This is a main dish salad which can be served warm or chilled. It's perfect for a Spring lunch with, perhaps, some crusty bread. It's colourful and pretty - nutritious and delicious. And it just 'Sings of Spring'!
Ingredients
| 1 cup | Pasta, I have used Orecchiette.Any short pasta will do. |
| 2 Tbsp | Cooking oil |
| 2 small | Chicken breasts, fillets, sliced into bite sized pieces (Main) |
| 3 Tbsp | Light sour cream |
| 4 | Spring onions, Sliced |
| 6 | Snow peas, Sliced |
| 3 | Radishes, Chopped |
| 1 | Yellow capsicum, Diced |
| 3 Tbsp | Pomegranate seeds, Optional, but they give a nice pop of colour |
| 3 Tbsp | Olive oil |
| 2 Tbsp | Lemon juice |
| 1 tsp | Lemon pepper |
| 1 handful | Edible flowers, And fresh herbs, washed & dried |
Directions
- Cook pasta in a saucepan of boiling, salted water, as per packet directions.

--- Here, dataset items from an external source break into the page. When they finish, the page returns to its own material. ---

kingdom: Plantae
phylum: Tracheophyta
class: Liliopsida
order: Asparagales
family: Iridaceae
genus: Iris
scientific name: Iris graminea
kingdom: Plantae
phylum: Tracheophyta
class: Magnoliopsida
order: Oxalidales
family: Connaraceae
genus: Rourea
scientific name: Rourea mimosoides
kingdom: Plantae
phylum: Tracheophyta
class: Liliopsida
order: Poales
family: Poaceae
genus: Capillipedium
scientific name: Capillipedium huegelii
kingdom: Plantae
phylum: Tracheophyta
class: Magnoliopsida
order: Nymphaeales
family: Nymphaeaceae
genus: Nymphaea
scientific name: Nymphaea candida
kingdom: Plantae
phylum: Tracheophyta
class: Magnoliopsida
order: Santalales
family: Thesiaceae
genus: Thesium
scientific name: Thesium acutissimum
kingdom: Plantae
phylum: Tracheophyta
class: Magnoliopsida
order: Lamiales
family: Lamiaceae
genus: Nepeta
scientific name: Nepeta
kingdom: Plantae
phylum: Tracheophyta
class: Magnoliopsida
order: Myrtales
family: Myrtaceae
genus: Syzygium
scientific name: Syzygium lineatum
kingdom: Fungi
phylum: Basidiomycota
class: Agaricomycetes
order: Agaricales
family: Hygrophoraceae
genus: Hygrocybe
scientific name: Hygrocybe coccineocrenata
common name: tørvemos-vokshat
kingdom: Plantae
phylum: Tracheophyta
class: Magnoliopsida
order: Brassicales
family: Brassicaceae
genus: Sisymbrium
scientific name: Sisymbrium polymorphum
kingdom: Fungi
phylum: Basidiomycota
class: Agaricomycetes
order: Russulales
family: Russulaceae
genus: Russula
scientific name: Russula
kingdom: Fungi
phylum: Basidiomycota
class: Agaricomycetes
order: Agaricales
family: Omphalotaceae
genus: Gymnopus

- Meanwhile, heat oil in a wok and stirfry chicken in batches at high heat for 4 minutes or, until cooked through.
- Drain cooked pasta and stir through, the sour cream and cooked chicken.
- Add the five remaining salad ingredients and arrange in bowls or on a serving platter.
- Combine olive oil, lemon juice and lemon pepper in a small screw topped jar. Shake to emulsify. Drizzle the dressing over salad.
- Serve warm, or chilled. Garnish the salad with edible flowers & fresh herbs. (I have used violets & borage flowers and dill.)